En el mismo año, la fobia al haitiano y al domínico-haitiano se extiende a toda la nación dominicana. En efecto, el denominado liberal Ulises F. Espaillat señala que, para ciertas personas, el pueblo es “Todo lo peor que pueda haber sobre este planeta” o, lo que es igual, “perezoso”, “revoltoso”, “ambicioso”, “pillo” e “inconsciente”, aunque trata de mediatizar sus expresiones con la declaración de que él no cree que “sea tan perverso” (Cf. Escritos, 1987).
Espaillat siente cierto odio por el pueblo dominicano al mismo tiempo que confiesa su amor por el pueblo europeo, concretamente alemán, el cual supuestamente aportaría por intermedio de la inmigración “la fuerza de iniciativa” necesaria para que el país progrese económicamente y viva en paz.
Es importante destacar que esta apreciación positiva de los alemanes blancos difiere radicalmente de su consideración negativa de los españoles, calificados como “fanáticos carlistas”, los italianos como “perezosos” y los franceses como “rabiosos comunistas” (Ibidem).
Más tarde, en 1887, otro nominado liberal, Pedro F. Bonó, repetía en esencia la misma concepción racista que Espaillat, al sugerirle al general Gregorio Luperón que promoviera el mestizaje de negros y mulatos con blancos, a los fines de constituir una raza que aportara “superioridad de las combinaciones” raciales a la isla de Santo Domingo y, en consecuencia, convirtiera ésta en “núcleo y modelo del engrandecimiento y personalidad…en este hemisferio” (Papeles de P.F. Bonó, 1980).
Asimismo, en dichos años ochenta del siglo XIX, Salomé Ureña y Manuel Galván habían emprendido la tarea de identificar al pueblo dominicano con la cultura española, tomando en cuenta las tradiciones indígenas heredadas de la conquista y la colonización imperial de España.
En el primer caso, Ureña, en su poema “Anacaona” (1880), resaltó la comunidad taína, sin alusión a las comunidades dominicanas negras y/o haitianas, en tanto que el segundo, Galván, en su novela “Enriquillo” (1882), glorificó a los caciques indios, desde la perspectiva de dominación de la Corona española y de domesticación de la Iglesia católica, realizando sólo una anotación relevante sobre los cimarrones negros que sobrevivían en las montañas de Bahoruco, a quienes acusó de “tribu de salvajes de raza africana”.

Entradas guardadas
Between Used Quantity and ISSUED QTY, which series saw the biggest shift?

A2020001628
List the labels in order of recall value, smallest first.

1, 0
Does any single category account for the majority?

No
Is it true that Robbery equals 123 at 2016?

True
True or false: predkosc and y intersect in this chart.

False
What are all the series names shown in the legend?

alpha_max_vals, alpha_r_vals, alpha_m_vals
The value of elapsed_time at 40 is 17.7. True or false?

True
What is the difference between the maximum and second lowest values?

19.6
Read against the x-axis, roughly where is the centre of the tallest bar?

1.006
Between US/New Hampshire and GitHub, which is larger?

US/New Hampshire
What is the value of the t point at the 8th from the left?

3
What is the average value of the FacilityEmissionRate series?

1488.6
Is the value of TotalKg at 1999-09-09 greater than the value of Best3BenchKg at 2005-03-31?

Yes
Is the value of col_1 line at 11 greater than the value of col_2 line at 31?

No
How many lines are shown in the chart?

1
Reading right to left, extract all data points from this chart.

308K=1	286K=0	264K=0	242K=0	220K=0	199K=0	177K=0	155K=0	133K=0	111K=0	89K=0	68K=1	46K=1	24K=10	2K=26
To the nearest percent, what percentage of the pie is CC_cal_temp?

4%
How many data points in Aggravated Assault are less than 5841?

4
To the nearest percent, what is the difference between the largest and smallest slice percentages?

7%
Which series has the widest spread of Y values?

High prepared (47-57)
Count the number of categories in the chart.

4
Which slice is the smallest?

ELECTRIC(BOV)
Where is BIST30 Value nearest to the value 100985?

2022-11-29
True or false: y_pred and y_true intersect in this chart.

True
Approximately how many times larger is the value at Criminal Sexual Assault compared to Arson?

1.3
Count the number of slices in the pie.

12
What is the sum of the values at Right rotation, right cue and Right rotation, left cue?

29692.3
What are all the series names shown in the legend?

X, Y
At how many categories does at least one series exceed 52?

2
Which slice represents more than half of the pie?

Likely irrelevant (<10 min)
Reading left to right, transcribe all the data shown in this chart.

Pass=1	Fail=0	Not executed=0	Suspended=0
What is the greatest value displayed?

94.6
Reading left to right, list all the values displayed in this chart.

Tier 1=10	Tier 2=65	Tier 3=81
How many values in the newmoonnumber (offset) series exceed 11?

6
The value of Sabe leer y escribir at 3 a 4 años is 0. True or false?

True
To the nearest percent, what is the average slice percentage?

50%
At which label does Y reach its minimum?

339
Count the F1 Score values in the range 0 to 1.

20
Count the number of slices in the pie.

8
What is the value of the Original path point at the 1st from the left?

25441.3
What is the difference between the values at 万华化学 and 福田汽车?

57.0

Qué hacer:
1) En el texto sobre el racismo en el pensamiento dominicano, ¿qué pueblo europeo aportaría, según Espaillat, "la fuerza de iniciativa" mediante la inmigración?
2) Reproduce sin cambios el fragmento del texto sobre el racismo en el pensamiento dominicano que va desde "En el mismo" hasta "(Cf. Escritos, 1987).".

Respuestas por tarea:
1) El pueblo alemán.

2)
En el mismo año, la fobia al haitiano y al domínico-haitiano se extiende a toda la nación dominicana. En efecto, el denominado liberal Ulises F. Espaillat señala que, para ciertas personas, el pueblo es “Todo lo peor que pueda haber sobre este planeta” o, lo que es igual, “perezoso”, “revoltoso”, “ambicioso”, “pillo” e “inconsciente”, aunque trata de mediatizar sus expresiones con la declaración de que él no cree que “sea tan perverso” (Cf. Escritos, 1987).